• [Record set]
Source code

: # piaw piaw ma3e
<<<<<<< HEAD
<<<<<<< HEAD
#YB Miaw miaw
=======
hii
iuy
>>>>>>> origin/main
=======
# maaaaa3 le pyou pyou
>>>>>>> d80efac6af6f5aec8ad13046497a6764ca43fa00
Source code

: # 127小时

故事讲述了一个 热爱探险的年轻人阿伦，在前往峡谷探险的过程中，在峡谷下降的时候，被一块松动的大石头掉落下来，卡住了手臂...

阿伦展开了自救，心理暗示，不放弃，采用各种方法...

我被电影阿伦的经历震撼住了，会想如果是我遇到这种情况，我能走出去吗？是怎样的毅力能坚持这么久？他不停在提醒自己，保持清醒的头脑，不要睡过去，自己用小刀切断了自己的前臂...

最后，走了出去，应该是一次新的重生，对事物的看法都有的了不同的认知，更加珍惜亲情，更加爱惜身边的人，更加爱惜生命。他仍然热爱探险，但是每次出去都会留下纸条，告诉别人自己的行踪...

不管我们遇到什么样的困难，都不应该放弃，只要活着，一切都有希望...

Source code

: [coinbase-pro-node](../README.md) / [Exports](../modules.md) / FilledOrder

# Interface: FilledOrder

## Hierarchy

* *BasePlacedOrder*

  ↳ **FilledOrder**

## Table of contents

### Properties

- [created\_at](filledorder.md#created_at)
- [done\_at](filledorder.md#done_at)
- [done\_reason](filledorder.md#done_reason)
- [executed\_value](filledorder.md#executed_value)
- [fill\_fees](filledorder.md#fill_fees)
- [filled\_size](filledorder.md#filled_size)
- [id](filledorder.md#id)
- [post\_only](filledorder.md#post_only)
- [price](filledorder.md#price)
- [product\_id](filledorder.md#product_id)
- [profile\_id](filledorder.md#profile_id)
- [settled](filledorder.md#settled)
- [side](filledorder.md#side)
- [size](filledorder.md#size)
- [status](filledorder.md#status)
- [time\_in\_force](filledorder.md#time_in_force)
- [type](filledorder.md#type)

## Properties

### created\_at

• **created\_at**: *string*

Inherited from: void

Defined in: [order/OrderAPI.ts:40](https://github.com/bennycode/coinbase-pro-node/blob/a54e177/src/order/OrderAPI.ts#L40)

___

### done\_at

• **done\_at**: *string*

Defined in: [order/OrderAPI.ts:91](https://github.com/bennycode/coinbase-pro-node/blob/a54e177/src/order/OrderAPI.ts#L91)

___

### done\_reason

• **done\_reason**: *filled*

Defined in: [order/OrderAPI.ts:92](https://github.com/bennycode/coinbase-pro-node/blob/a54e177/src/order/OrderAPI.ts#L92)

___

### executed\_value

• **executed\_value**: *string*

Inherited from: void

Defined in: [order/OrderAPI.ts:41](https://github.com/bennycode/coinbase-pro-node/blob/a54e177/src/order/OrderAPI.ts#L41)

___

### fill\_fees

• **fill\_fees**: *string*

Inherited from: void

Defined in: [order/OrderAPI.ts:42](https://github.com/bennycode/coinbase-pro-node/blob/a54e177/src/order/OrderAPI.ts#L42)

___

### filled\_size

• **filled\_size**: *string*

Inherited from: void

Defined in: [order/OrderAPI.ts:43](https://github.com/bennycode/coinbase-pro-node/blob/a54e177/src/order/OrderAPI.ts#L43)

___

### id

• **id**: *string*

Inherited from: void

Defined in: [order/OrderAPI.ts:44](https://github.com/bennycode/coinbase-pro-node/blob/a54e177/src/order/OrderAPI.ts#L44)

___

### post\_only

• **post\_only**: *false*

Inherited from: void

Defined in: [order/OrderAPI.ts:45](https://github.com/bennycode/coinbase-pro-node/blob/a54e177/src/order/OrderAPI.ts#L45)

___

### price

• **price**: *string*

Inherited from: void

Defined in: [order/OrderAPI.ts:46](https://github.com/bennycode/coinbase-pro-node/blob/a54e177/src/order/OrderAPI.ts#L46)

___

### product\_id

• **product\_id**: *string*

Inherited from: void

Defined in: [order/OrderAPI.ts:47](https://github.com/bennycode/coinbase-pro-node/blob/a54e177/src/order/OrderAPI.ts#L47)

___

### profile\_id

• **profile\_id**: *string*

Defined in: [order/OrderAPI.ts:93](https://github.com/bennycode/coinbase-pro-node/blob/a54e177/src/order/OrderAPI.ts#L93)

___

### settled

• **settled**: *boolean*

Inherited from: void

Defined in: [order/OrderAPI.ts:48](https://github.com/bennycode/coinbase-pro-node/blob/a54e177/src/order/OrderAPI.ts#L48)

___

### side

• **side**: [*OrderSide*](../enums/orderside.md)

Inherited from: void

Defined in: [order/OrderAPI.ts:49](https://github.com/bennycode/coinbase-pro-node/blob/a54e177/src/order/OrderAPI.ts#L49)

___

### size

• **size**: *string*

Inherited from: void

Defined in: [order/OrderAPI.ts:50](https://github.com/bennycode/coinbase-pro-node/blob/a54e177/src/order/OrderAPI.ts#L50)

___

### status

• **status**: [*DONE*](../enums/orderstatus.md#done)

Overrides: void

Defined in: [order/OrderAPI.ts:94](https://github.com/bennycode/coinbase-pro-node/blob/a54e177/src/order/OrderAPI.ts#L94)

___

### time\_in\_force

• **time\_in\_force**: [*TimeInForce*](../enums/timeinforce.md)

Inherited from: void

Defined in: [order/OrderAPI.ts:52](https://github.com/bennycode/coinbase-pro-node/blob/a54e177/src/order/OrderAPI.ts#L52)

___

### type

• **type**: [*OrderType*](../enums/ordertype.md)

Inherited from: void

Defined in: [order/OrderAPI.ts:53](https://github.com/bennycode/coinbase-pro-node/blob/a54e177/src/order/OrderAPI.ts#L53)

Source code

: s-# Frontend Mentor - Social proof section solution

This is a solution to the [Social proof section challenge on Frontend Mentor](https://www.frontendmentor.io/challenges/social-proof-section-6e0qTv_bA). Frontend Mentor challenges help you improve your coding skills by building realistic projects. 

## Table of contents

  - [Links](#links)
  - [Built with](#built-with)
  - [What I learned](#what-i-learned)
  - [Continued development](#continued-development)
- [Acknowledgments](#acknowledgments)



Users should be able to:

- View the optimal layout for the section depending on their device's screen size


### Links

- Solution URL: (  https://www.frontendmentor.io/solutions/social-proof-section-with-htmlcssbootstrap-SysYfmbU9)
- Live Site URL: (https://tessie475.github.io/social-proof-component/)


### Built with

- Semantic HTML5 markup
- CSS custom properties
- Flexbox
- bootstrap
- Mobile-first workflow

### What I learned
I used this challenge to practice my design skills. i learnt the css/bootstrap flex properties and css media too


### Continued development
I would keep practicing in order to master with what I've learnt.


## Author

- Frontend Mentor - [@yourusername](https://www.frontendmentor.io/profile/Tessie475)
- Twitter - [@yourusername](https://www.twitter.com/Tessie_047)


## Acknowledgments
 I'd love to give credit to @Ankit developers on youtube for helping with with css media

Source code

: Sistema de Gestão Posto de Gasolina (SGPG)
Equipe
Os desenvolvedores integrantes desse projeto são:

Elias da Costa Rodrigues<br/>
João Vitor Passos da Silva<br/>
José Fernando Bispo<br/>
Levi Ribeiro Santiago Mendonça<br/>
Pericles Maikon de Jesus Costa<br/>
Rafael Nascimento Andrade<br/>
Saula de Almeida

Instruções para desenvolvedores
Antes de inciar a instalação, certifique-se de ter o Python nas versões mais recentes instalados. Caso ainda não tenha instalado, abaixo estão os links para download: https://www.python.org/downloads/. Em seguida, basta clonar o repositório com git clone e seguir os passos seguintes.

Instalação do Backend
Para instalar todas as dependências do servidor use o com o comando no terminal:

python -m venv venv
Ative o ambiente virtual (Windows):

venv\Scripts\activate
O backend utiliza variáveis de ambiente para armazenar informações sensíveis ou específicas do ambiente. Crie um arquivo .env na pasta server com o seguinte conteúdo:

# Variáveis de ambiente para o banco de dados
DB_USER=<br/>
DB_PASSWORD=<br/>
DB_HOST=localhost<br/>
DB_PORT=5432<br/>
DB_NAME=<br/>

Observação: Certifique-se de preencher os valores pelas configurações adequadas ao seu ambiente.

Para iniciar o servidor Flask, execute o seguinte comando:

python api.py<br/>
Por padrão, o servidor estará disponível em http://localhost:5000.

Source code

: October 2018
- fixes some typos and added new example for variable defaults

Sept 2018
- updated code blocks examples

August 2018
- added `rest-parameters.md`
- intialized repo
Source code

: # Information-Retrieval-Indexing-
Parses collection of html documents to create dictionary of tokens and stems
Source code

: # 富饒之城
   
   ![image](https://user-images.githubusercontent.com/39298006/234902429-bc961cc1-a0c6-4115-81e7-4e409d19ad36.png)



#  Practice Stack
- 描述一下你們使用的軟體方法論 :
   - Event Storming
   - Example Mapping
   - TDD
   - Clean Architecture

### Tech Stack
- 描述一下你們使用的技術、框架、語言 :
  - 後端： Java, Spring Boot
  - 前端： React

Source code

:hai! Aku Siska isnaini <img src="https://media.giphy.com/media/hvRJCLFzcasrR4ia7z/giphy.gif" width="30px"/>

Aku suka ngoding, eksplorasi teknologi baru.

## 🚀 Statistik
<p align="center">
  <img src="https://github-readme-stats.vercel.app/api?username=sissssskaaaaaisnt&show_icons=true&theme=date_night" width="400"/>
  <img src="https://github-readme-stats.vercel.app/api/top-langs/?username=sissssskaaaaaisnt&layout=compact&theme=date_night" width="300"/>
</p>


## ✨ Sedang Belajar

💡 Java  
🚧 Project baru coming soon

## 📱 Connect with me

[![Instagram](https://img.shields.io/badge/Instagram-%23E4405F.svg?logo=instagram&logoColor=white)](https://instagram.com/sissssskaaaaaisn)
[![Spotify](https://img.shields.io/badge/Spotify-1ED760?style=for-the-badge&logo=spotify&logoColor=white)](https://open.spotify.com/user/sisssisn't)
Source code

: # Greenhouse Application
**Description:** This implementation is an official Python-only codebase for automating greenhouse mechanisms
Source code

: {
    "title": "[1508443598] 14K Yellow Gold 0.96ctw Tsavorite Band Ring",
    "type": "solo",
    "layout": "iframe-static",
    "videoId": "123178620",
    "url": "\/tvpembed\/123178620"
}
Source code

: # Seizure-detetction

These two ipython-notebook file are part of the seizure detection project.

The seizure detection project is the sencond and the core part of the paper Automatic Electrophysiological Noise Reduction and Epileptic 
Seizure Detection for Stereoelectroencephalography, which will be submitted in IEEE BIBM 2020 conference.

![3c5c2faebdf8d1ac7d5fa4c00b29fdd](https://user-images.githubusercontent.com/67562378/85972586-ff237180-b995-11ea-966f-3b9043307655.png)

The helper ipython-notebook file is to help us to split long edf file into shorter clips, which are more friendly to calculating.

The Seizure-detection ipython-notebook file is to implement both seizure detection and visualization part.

• [Work instructions]
Starting at the first line of the entries above, please extract each line up to and including the line with "- [fill\_fees](filledorder.md#fill_fees)", unchanged, and add nothing.

• [Problem solution]
Source code

: # piaw piaw ma3e
<<<<<<< HEAD
<<<<<<< HEAD
#YB Miaw miaw
=======
hii
iuy
>>>>>>> origin/main
=======
# maaaaa3 le pyou pyou
>>>>>>> d80efac6af6f5aec8ad13046497a6764ca43fa00
Source code

: # 127小时

故事讲述了一个 热爱探险的年轻人阿伦，在前往峡谷探险的过程中，在峡谷下降的时候，被一块松动的大石头掉落下来，卡住了手臂...

阿伦展开了自救，心理暗示，不放弃，采用各种方法...

我被电影阿伦的经历震撼住了，会想如果是我遇到这种情况，我能走出去吗？是怎样的毅力能坚持这么久？他不停在提醒自己，保持清醒的头脑，不要睡过去，自己用小刀切断了自己的前臂...

最后，走了出去，应该是一次新的重生，对事物的看法都有的了不同的认知，更加珍惜亲情，更加爱惜身边的人，更加爱惜生命。他仍然热爱探险，但是每次出去都会留下纸条，告诉别人自己的行踪...

不管我们遇到什么样的困难，都不应该放弃，只要活着，一切都有希望...

Source code

: [coinbase-pro-node](../README.md) / [Exports](../modules.md) / FilledOrder

# Interface: FilledOrder

## Hierarchy

* *BasePlacedOrder*

  ↳ **FilledOrder**

## Table of contents

### Properties

- [created\_at](filledorder.md#created_at)
- [done\_at](filledorder.md#done_at)
- [done\_reason](filledorder.md#done_reason)
- [executed\_value](filledorder.md#executed_value)
- [fill\_fees](filledorder.md#fill_fees)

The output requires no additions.